Question

How many metres of cloth of 1.1 m width will be required to make a conical tent whose vertical height is 12 m and base radius is 16 m? Find also the cost of the cloth used at the rate of Rs. 23 per metre.

Answer 1

Hint: Here the total cloth required will be equal to the curved surface area of the conical tent formed. We may assume the length of cloth to be ‘L’ and equate the area of the cloth with the curved surface area of the tent to get the value of ‘L’. After that to find the total cost of the cloth used we may multiply the area of cloth used by the rate per meter.

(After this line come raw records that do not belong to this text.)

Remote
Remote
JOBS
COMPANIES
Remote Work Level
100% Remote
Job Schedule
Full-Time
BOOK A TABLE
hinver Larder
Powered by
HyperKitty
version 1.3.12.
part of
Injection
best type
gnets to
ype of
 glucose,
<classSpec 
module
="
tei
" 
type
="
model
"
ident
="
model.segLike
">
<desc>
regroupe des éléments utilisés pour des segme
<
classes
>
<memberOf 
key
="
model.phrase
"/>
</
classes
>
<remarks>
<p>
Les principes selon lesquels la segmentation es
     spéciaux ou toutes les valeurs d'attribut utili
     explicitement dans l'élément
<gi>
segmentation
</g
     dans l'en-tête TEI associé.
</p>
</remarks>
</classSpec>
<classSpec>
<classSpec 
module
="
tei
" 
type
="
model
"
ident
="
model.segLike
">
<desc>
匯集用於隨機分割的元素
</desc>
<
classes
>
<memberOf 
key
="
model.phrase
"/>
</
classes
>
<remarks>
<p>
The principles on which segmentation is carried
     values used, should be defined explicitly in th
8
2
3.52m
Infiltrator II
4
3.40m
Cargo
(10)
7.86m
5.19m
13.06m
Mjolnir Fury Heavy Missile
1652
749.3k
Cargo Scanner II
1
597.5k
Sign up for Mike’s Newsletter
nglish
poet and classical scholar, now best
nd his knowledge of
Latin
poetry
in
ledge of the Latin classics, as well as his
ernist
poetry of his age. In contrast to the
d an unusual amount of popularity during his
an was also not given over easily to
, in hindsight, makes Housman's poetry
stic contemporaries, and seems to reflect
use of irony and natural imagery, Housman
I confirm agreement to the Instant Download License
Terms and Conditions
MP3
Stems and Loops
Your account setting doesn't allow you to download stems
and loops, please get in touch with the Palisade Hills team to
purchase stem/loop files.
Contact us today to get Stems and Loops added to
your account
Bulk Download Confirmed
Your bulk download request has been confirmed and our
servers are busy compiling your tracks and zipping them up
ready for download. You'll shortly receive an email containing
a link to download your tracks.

Complete step-by-step answer:

Let us find the curved surface area of the cone. So, the formula that we will use to find the curved surface area of tent is:
$CSA=\pi \times radius\times slant\,height\,of\,cone$
Now, the slant height of cone in terms of radius and height is given as:
$Slant\,height=\sqrt{{{r}^{2}}+{{h}^{2}}}$
Since, it is given that the radius of the cone is 16 m and the height of the cone is 12 m. So, slant height will be:
$\begin{align}
  & Slant\,height=\sqrt{{{16}^{2}}+{{12}^{2}}} \\
 & \,\,\,\,\,\,\,\,\,\,\,\,\,\,\,\,\,\,\,\,\,\,\,\,\,\,\,\,=\sqrt{256+144}\, \\
 & \,\,\,\,\,\,\,\,\,\,\,\,\,\,\,\,\,\,\,\,\,\,\,\,\,\,\,\,\,=\sqrt{400} \\
 & \,\,\,\,\,\,\,\,\,\,\,\,\,\,\,\,\,\,\,\,\,\,\,\,\,\,\,\,\,=20\,m \\
\end{align}$
Therefore, curved surface area of this cone is:
$\begin{align}
  & CSA=\pi \times 16\times 20 \\
 & \,\,\,\,\,\,\,\,\,\,=3200\pi \,{{m}^{2}} \\
\end{align}$
Let us consider the length of required cloth = L
Since, the width of the cloth is 1.1 m. So, the area of the cloth required will be = $L\times 1.1\,{{m}^{2}}$
Now, we may equate the curved surface area of the cone and the area of cloth required to get the value of l. So:
$\begin{align}
  & L\times 1.1\,{{m}^{2}}=3200\pi \,{{m}^{2}} \\
 & L=\dfrac{3200\times 3.14}{1.1}=\dfrac{10,048}{1.1}=9,134.54\,m \\
\end{align}$
Hence, the length of the cloth required is = 9134.54 m.
Since, the cost of 1 m of cloth is = Rs. 23
So, the total cost of 9134 m of cloth is =$Rs.9134.54\times 23=Rs.2,10,094.42$.
Hence, the total cost of cloth is Rs. 2,10,094.42.

Note: Students should keep in mind that we have to equate the curved surface area of the cone with the total area of the cloth required and the formula for CSA of cone should be applied carefully. Using vertical height in the formula instead of slant height will lead to a mistake.